Miners drive FTSE 100 toward weekly gain, as IAG soars

Reuters
British Airways parent IAG has reported a 75% surge in profit.

U.K. stocks rose on gains for mining shares, recovering somewhat from a fall the prior day, as traders looked ahead to the closely watched monthly U.S. jobs report.

Earnings season continued, with air carriers International Consolidated Airlines Group SA and EasyJet PLC moving higher on well received reports.

How markets are moving

The U.K.’s FTSE 100 index rose 0.4% to 7,529.38, with only the financial group losing ground. The basic materials sector fared the best. On Thursday, the gauge fell 0.5%, pulling back from the highest close since Jan. 30 that it hit on Wednesday.

For the week, the London benchmark was looking at a 0.4% gain. The rise puts the FTSE 100 on track for a six-strong run of weekly gains, which it hasn’t achieved since January.

The pound  traded at $1.3563, up slightly from $1.3573 late Thursday in New York. Sterling has lost roughly 1.6% this week against the greenback, continuing a recent slide driven by disappointing economic data and a strengthening dollar.

What’s driving the market

Stocks were getting a lift from some well received corporate earnings releases, while the lingering weakness in the pound was also providing some support. The FTSE 100 is home to many multinational companies that generate much of their sales in foreign currencies.

Also injecting some cheer was Caixin data, which showed China’s services sector grew at a faster pace in April. Miners were gaining, as China is a big buyer of industrial and precious metals. The basic materials group has a nearly 9% weighting on the FTSE 100, and miners have a roughly 88% weighting in that sector, according to FactSet data.

On the geopolitical front, U.S. Treasury Secretary Steven Mnuchin said trade talks between U.S. and China, now in their second day in Beijing, are going well, according to media reports. But the U.S. delegation has presented Chinese officials with a lengthy list of demands aimed at reducing the trade imbalance between the world’s two biggest economies, The Wall Street Journal reported.

Worries about heightened trade tensions between the world’s two largest economies have rattled financial markets throughout this year.

During afternoon trade, attention will turn to the U.S. nonfarm payrolls report, scheduled for release at 8:30 a.m. Eastern Time, or 1:30 p.m. in London. Investors will watch for the addition of 200,000 jobs, or wage growth near 3%, which could prompt the U.S. Federal Reserve to adjust its pace of interest rate rises.

Stocks in focus

Among miners, shares of Anglo American  and BHP Billiton PLC  each rose 1.5%, while Antofagasta PLC   picked up 1.2%.

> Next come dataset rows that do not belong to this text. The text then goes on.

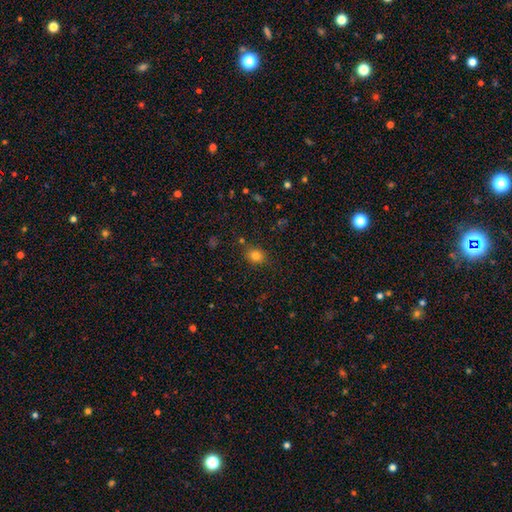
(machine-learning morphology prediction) Overall: smooth (80%). How rounded: round (63%; in between 36%). Merging: none (80%).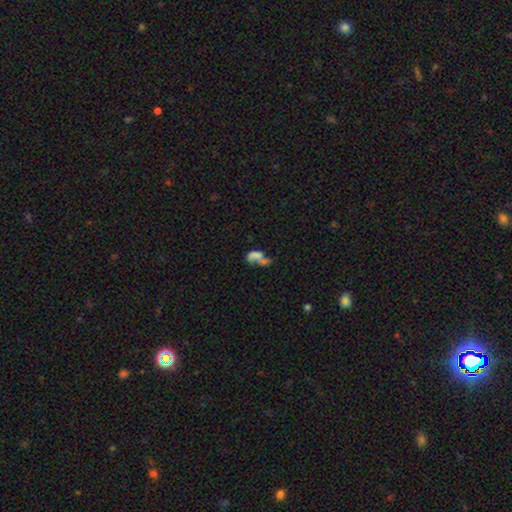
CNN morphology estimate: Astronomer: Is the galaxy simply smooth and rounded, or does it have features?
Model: smooth — 44% (runner-up: featured or disk, 41%).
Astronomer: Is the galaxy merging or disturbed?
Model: merger — 41% (runner-up: major disturbance, 28%).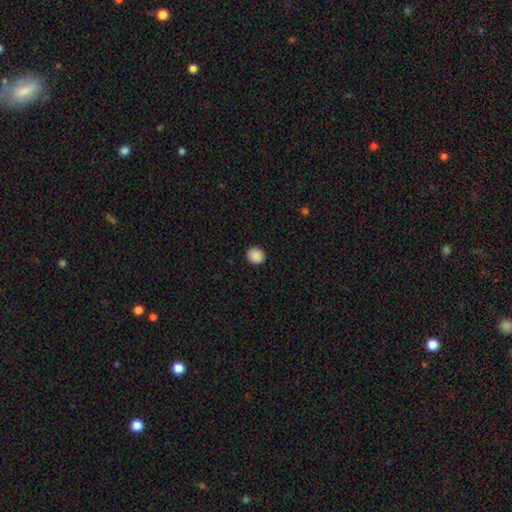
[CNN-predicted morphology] A smooth galaxy with no disk features (89%) that is round (80%). Merging: none (91%).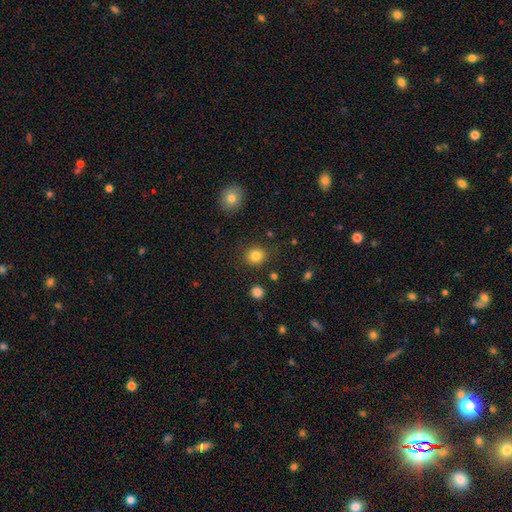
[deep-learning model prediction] Smooth or featured? smooth (83%)
How rounded? round (84%)
Merging? none (87%)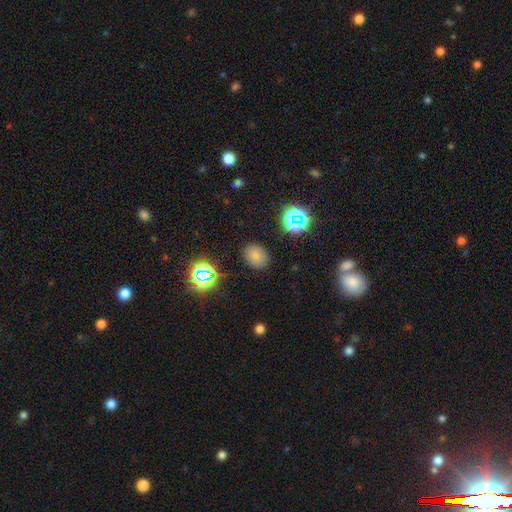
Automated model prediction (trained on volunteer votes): The model was most divided on "how rounded": round: 51%, in between: 48%, cigar-shaped: 1%. More confident: merging — none (86%); smooth or featured — smooth (74%).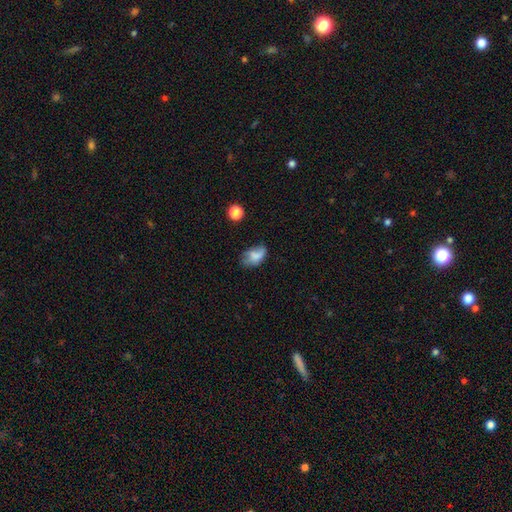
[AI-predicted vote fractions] smooth 64%, featured or disk 25%, star or artifact 11%. Down the decision tree: how rounded — in between (85%); merging — none (38%).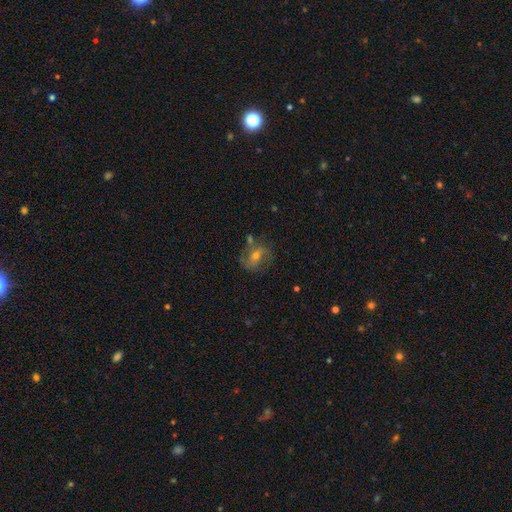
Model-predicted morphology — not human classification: Smooth or featured? Predicted: featured or disk (p=0.56). Edge-on disk? Predicted: no (p=0.95). Bar? Predicted: weak (p=0.40). Spiral arms? Predicted: yes (p=0.68). Bulge size? Predicted: moderate (p=0.53). Merging? Predicted: none (p=0.61).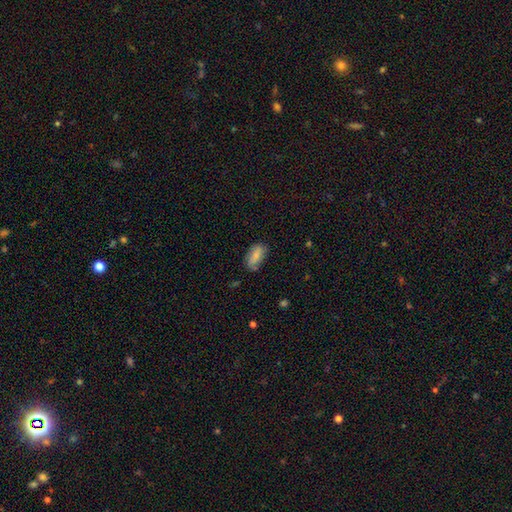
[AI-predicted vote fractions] Morphology: type=smooth (71%); roundness=in between (89%); merging=none (71%).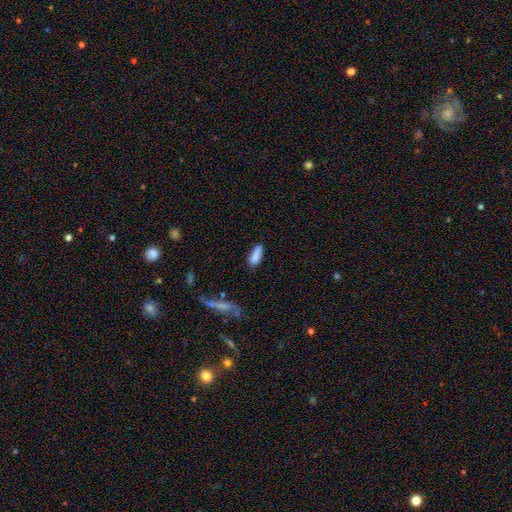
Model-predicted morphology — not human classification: smooth_or_featured: smooth (p=0.82) [alt: featured or disk p=0.10]
how_rounded: in between (p=0.60) [alt: cigar-shaped p=0.37]
merging: none (p=0.58) [alt: minor disturbance p=0.25]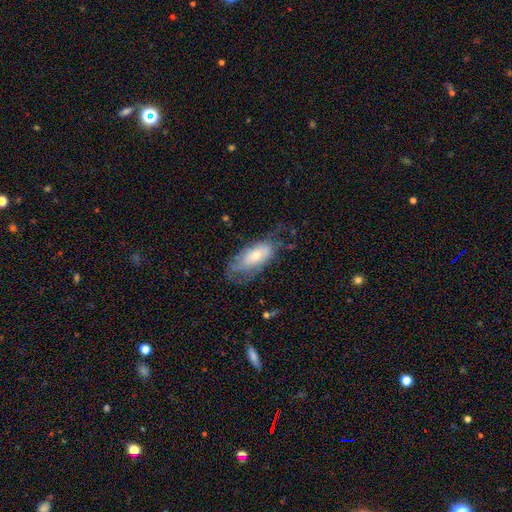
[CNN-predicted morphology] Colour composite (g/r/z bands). It shows a smooth galaxy with no disk features (56%) that is in between round and cigar-shaped (84%). Merging: none (52%).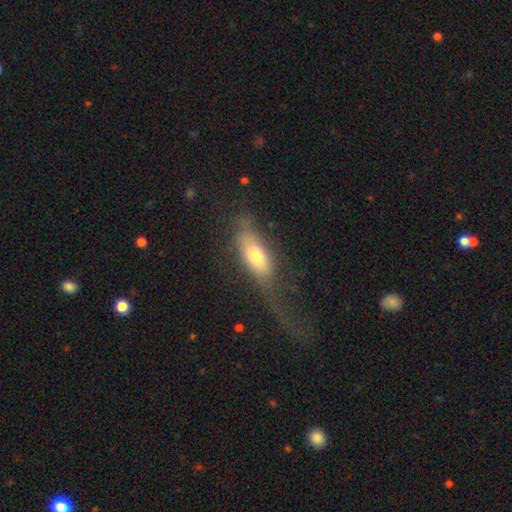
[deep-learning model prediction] Smooth or featured? Predicted: smooth (p=0.62). How rounded? Predicted: in between (p=0.70). Merging? Predicted: major disturbance (p=0.48).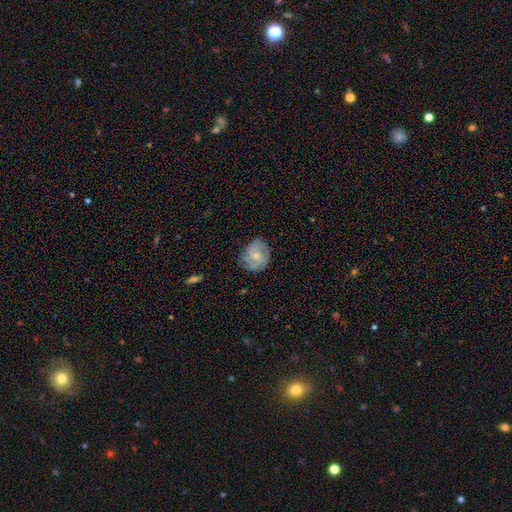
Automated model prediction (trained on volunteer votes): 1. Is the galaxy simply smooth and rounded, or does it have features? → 63% featured or disk, 30% smooth, 7% star or artifact.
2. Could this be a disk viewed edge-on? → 97% no, 3% yes.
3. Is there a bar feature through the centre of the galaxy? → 75% no, 22% weak, 3% strong.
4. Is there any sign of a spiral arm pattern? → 86% yes, 14% no.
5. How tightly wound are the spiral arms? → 48% tight, 39% medium, 13% loose.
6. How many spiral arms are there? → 30% 2, 29% can't tell, 26% 3, 7% 4, 4% 1, 4% more than 4.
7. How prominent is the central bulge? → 50% small, 41% moderate, 6% none, 2% large, 1% dominant.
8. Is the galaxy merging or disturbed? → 68% none, 23% minor disturbance, 8% major disturbance, 2% merger.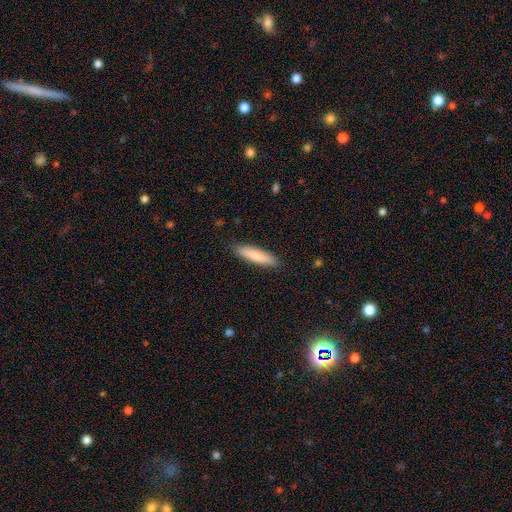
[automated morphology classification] smooth_or_featured: smooth (p=0.78) [alt: featured or disk p=0.16]
how_rounded: cigar-shaped (p=0.76) [alt: in between p=0.22]
merging: none (p=0.89) [alt: minor disturbance p=0.09]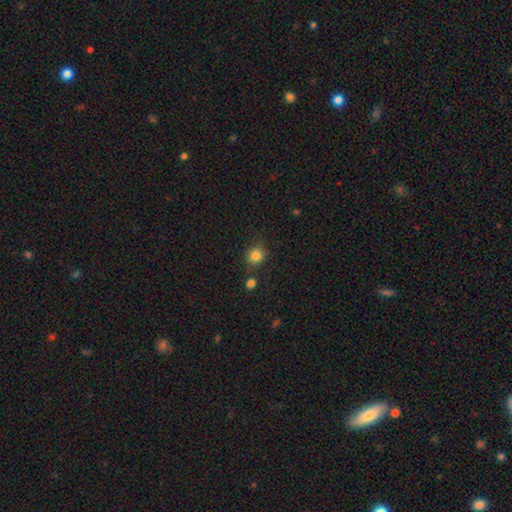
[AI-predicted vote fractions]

IAG shares  climbed 5.3%, topping the FTSE 100. The parent company of British Airways and Vueling said its first-quarter adjusted operating profit rose by 75%.

HSBC Holdings PLC  stock lost 2.8% after the Asia-focused lender posted a rise in operating costs in the first quarter. The bank said it plans to buy back another $2 billion in shares.

EasyJet  shares were up 2.2%. The budget airline said its load factor, or the percentage of a plane filled with passengers, rose to 93.4% in April, from 92.9% the previous year.

What strategists are saying

“Note [the pound was] weak again overnight, versus USD, helping the FTSE blue-chip index off its lows. Sentiment [was] further supported by a bigger improvement in China Caixin PMI Services, from last month’s weakest since December,” said Accendo analysts Mike van Dulken and Artjom Hatsaturjants in a note.

“Slower increase in wage levels will be received as a reason for the Fed to stick with their current plan of two more moves this year,” said Konstantinos Anthis, head of research at ADS Securities, in a note.